Jagdeo wants gov’t to buy out shares in BBCI
Leader of the Opposition, Bharrat Jagdeo (Adrian Narine photo)
Leader of the Opposition, Bharrat Jagdeo (Adrian Narine photo)

…says does not support hike in tolls

LEADER of the Opposition, Bharrat Jagdeo, says he supports government’s decision to reject the Berbice Bridge Company Inc (BBCI)’s request to increase the bridge tolls.
Government had shot down a demand from management of the company to astronomically increase the tolls paid by users/ commuters. “What has happened is that they did not get the increase in 2014 and 2015, so cost for maintenance and so forth increased. In order to offset the cost, they want an increase which I do not support”, said Jagdeo during a press conference at his Church Street office on Wednesday.

The bridge, he said, is governed by a financial model which was established under the previous administration. According to Jagdeo, the financial model was used to forecast tolls and the traffic across the bridge. The model also stipulated that there would not be an increase in fees for the first eight years of operation but after that period had passed, requests by the company to have increases in 2014 and 2015 were still rejected.
“In 2014 the fee should have gone up by six per cent and by 17 per cent in 2015, after which they would have repaid the bond and there would have been a steep decline from the current prices,” said the opposition leader.

The time has passed, so he advised the government to buy out the other shareholders in the company, so that more of the bridge would become publicly owned or they could subsidise the increase of the toll to cover the maintenance cost. The current tolls are subsidised in two parts: one internally by the company, as it has not charged the toll as per the arrangement and the other by the government, which has subsidised the old toll prior to the adjustment, in accordance with the agreement of June 2, 2006, to enable BBCI to execute its obligations.

“Government stands by its decision to reduce tolls in fulfilling a campaign commitment and will continue to work with the company in ensuring that the bridge is sufficiently maintained and safe for vehicular and marine use,” a press statement from the Ministry of Public Infrastructure (MoPI) said on Tuesday.
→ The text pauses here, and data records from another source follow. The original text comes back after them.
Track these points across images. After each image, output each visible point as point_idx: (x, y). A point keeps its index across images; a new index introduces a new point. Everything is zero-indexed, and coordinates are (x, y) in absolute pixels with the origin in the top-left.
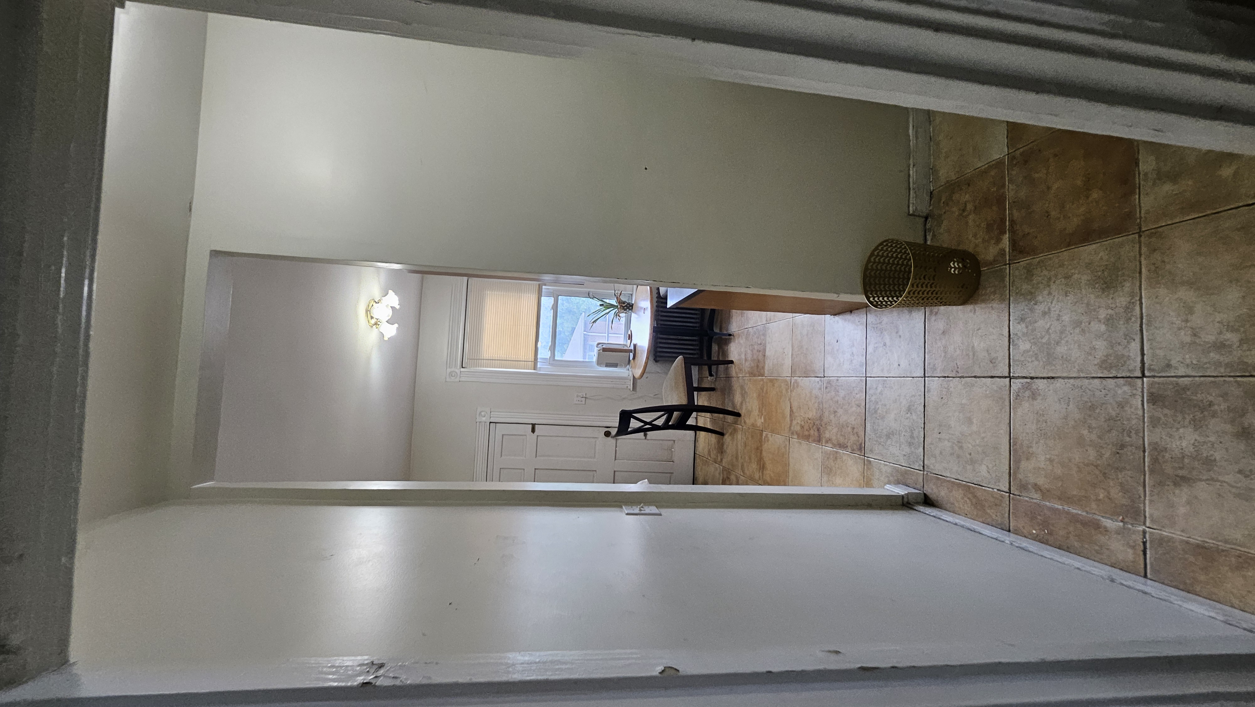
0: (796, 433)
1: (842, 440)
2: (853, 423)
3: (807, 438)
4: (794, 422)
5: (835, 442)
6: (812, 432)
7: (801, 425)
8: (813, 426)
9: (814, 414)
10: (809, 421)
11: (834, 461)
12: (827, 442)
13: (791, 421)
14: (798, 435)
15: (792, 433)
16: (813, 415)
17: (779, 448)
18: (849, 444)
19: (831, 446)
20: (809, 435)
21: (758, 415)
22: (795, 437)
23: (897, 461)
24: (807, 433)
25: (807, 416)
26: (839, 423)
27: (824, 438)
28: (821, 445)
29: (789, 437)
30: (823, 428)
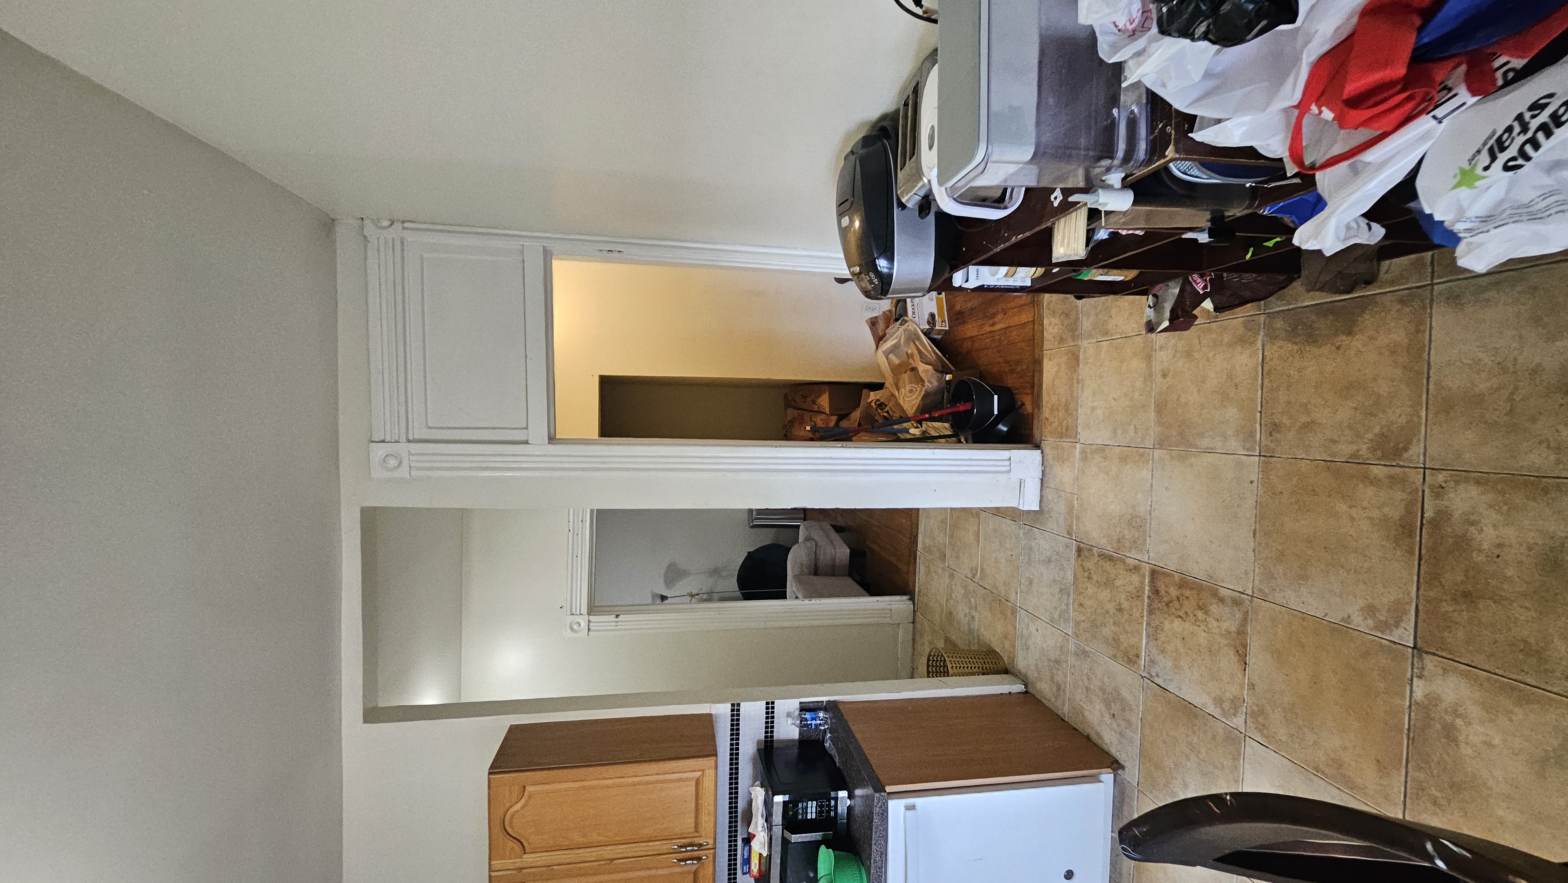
0: (1222, 601)
1: (1108, 565)
2: (1089, 585)
3: (1185, 583)
4: (1230, 626)
5: (1120, 565)
6: (1173, 593)
7: (1207, 614)
8: (1170, 602)
9: (1167, 625)
10: (1181, 614)
11: (1123, 537)
12: (1136, 569)
13: (1242, 632)
14: (1214, 594)
15: (1236, 603)
17: (1302, 577)
18: (1097, 558)
19: (1128, 561)
20: (1181, 587)
21: (1457, 714)
23: (1042, 534)
24: (1188, 594)
26: (1112, 591)
27: (1145, 577)
28: (1151, 566)
29: (1254, 599)
30: (1146, 592)
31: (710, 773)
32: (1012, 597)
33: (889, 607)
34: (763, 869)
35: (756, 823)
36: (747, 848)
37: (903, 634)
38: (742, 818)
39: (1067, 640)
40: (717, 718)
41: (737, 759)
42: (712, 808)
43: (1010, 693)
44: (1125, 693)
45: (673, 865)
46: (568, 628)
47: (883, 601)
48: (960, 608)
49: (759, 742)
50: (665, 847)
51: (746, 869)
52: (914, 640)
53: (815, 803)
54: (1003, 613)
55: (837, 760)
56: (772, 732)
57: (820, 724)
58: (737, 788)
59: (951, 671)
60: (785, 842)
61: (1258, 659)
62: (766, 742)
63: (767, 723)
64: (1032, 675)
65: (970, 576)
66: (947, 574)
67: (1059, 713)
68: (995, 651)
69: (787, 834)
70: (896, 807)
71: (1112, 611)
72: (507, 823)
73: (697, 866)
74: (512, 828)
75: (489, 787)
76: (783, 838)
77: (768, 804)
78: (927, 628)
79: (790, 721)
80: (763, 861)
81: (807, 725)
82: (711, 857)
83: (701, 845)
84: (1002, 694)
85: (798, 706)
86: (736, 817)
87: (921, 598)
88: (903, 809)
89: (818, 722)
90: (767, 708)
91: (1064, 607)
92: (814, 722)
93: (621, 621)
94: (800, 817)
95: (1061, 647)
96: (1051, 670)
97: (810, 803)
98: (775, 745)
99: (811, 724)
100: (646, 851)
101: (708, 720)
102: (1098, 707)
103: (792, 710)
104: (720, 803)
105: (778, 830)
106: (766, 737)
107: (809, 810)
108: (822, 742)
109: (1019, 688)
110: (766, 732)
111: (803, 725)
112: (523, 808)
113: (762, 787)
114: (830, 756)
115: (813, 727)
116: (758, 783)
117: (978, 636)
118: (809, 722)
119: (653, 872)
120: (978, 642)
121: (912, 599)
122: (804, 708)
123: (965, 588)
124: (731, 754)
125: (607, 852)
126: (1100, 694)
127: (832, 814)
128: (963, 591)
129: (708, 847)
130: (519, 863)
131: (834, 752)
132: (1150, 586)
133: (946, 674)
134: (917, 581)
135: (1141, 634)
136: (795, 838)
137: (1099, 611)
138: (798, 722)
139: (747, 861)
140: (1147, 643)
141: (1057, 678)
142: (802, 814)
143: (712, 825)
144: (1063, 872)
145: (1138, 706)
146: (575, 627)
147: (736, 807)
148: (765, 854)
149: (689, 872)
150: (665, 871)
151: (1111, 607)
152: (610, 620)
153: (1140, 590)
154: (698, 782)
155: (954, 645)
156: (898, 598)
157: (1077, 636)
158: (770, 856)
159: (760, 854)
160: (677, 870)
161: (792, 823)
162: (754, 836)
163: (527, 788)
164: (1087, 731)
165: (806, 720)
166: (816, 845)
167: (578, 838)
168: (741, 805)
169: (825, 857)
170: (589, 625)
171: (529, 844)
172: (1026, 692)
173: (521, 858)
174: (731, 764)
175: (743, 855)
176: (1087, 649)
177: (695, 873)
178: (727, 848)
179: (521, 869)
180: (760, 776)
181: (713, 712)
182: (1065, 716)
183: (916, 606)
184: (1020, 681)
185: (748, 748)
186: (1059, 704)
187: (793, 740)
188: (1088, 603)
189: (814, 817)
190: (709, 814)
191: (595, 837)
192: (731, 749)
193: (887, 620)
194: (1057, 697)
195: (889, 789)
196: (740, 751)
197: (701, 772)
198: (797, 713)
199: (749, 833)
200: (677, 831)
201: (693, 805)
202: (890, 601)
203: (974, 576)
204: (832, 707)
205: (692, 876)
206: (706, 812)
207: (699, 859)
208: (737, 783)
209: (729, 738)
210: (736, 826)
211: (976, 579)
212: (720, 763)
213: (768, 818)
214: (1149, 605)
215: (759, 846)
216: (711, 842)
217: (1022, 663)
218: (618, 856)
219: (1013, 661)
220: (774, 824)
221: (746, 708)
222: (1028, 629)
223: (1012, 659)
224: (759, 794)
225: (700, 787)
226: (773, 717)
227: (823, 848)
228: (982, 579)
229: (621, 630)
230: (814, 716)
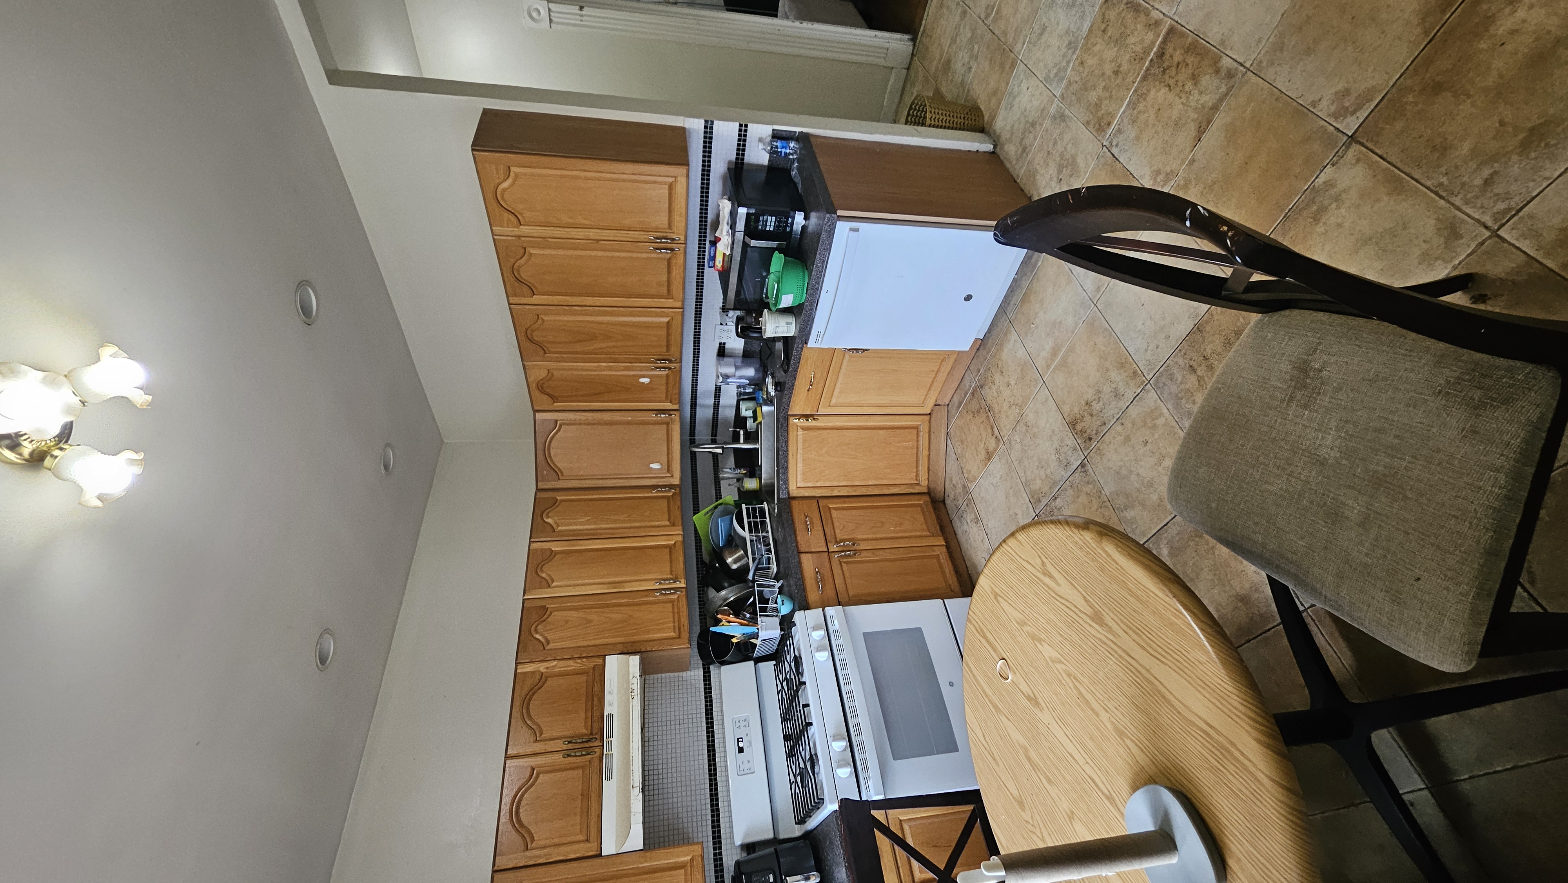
0: (1217, 71)
1: (1130, 17)
2: (1100, 41)
4: (1209, 99)
5: (1142, 18)
6: (1178, 56)
7: (1196, 84)
8: (1169, 67)
9: (1153, 93)
10: (1172, 82)
12: (1157, 23)
13: (1215, 108)
14: (1216, 62)
15: (1230, 75)
16: (1158, 91)
17: (1309, 51)
18: (1123, 6)
19: (1154, 12)
20: (1187, 51)
21: (1337, 199)
22: (1226, 62)
24: (1190, 59)
25: (1171, 96)
26: (1119, 49)
27: (1159, 36)
28: (1173, 22)
29: (1249, 72)
30: (1152, 54)
31: (682, 180)
32: (1017, 49)
33: (887, 45)
34: (726, 265)
35: (722, 230)
36: (713, 249)
37: (894, 81)
38: (711, 226)
39: (1053, 101)
40: (690, 133)
41: (709, 175)
42: (683, 211)
43: (978, 151)
44: (1080, 161)
45: (650, 252)
46: (526, 14)
47: (882, 38)
48: (960, 56)
49: (730, 162)
50: (644, 236)
51: (711, 264)
52: (903, 89)
53: (774, 218)
54: (1002, 66)
55: (800, 187)
56: (743, 155)
57: (790, 154)
58: (707, 201)
59: (928, 122)
60: (745, 245)
61: (1214, 136)
62: (736, 163)
63: (739, 145)
64: (1005, 136)
65: (983, 17)
66: (960, 11)
67: (1015, 175)
68: (980, 108)
69: (747, 239)
70: (842, 228)
71: (1109, 72)
72: (499, 199)
73: (670, 255)
74: (505, 201)
75: (475, 162)
76: (744, 242)
77: (733, 215)
78: (921, 77)
79: (761, 146)
80: (726, 259)
81: (777, 152)
82: (682, 249)
83: (673, 239)
84: (969, 151)
85: (770, 132)
86: (706, 225)
87: (924, 39)
88: (848, 229)
89: (788, 151)
90: (740, 130)
91: (1064, 64)
92: (784, 150)
93: (586, 15)
94: (760, 227)
95: (1043, 109)
96: (1023, 133)
97: (770, 218)
98: (745, 167)
99: (781, 152)
100: (626, 237)
101: (681, 133)
102: (1051, 172)
103: (764, 136)
104: (691, 211)
105: (740, 236)
106: (737, 159)
107: (769, 223)
108: (788, 171)
109: (988, 147)
110: (737, 154)
111: (773, 152)
112: (511, 185)
113: (729, 200)
114: (795, 184)
115: (783, 155)
116: (725, 197)
117: (969, 90)
118: (779, 150)
119: (634, 255)
120: (967, 96)
121: (914, 40)
122: (777, 136)
123: (973, 31)
124: (703, 170)
125: (593, 234)
126: (1058, 159)
127: (788, 229)
128: (969, 35)
129: (680, 242)
130: (516, 231)
131: (798, 180)
132: (1160, 46)
133: (923, 124)
134: (925, 17)
135: (1123, 101)
136: (754, 243)
137: (1097, 72)
138: (769, 148)
139: (713, 258)
140: (1124, 112)
141: (1027, 142)
142: (762, 226)
143: (684, 224)
144: (965, 295)
145: (1085, 173)
146: (534, 14)
147: (706, 217)
148: (728, 253)
149: (664, 259)
150: (645, 255)
151: (1108, 69)
152: (573, 11)
153: (1146, 52)
154: (671, 187)
155: (942, 97)
156: (898, 36)
157: (1063, 98)
158: (731, 255)
159: (724, 254)
160: (654, 255)
161: (752, 231)
162: (720, 239)
163: (512, 168)
164: (1031, 192)
165: (777, 147)
166: (771, 251)
167: (565, 219)
168: (710, 217)
169: (778, 260)
170: (550, 15)
171: (523, 217)
172: (993, 153)
173: (518, 228)
174: (703, 179)
175: (710, 253)
176: (1067, 112)
177: (669, 260)
178: (697, 249)
179: (519, 237)
180: (728, 193)
181: (687, 126)
182: (1018, 177)
183: (916, 48)
184: (992, 141)
185: (719, 167)
186: (1017, 167)
187: (762, 166)
188: (1091, 61)
189: (772, 229)
190: (681, 216)
191: (581, 220)
192: (703, 166)
193: (881, 62)
194: (1018, 160)
195: (840, 213)
196: (712, 169)
197: (674, 179)
198: (769, 139)
199: (716, 237)
200: (654, 225)
201: (667, 206)
202: (888, 39)
203: (987, 16)
204: (804, 139)
205: (666, 263)
206: (679, 213)
207: (672, 250)
208: (707, 197)
209: (701, 154)
210: (705, 233)
211: (989, 21)
212: (692, 174)
213: (733, 226)
214: (1148, 69)
215: (723, 248)
216: (682, 238)
217: (1002, 123)
218: (603, 238)
219: (993, 119)
220: (737, 230)
221: (720, 127)
222: (1019, 86)
223: (993, 118)
224: (726, 206)
225: (673, 192)
226: (745, 141)
227: (776, 253)
228: (995, 20)
229: (587, 26)
230: (785, 145)
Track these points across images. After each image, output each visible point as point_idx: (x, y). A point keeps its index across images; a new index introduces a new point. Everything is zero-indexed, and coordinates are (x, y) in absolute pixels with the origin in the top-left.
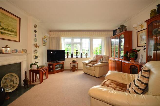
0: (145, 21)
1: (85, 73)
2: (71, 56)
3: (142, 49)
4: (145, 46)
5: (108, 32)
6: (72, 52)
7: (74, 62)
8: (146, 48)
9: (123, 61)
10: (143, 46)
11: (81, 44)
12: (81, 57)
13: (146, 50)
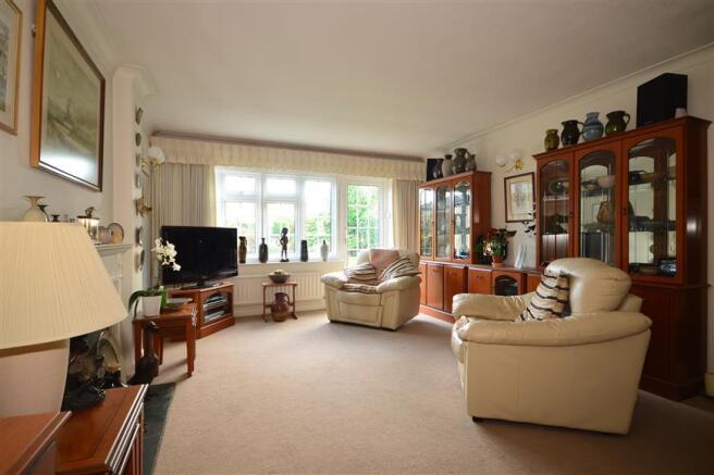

In a follow-up press release on Wednesday, BBCI said it has noted that the government in its response “unfortunately, chose to ignore its contractual obligations under the Concession Agreement entered into with the Berbice Bridge Company.” The company pointed out that the government, by doing so, has made it impossible for it to meet its contractual obligations to operate and maintain the bridge by the government refusing to honour the Concession Agreement, under which the company is provided with the necessary revenue to operate and maintain the bridge. “As the company has pointed out, its board believes that the situation is fixable. There is a contract, there is an established formula within that contact and there are obligations to be met. The company trusts, therefore, that the Minister of Public Infrastructure, instead of ignoring its application, will come to the table as required by the Concession Agreement.”

The BBCI had written Minister of Public Infrastructure, David Patterson, requesting that the tolls be increased, as determined by the Toll Adjustment Formula which is prescribed in the Concession Agreement of June 12, 2006. The proposed increases include the car toll moving from $2,200 to $8,040; pickups from $4,000 to $14,600; 4WD from $4,000 to $14,600; minibuses from $2,200 to $8,040; small trucks from $4,000 to $14,600; medium trucks from $7,600 to $27,720; large trucks from $13,600 to $46,900; articulated trucks from $32,000 to $116,680; freight from $460 to $1,680 and the toll for boats moving from $110,000 to $401,040.

The company was contracted to own and operate the bridge for a period of 21 years after which “a fully operational” bridge will be transferred to the government and people of Guyana, at no cost.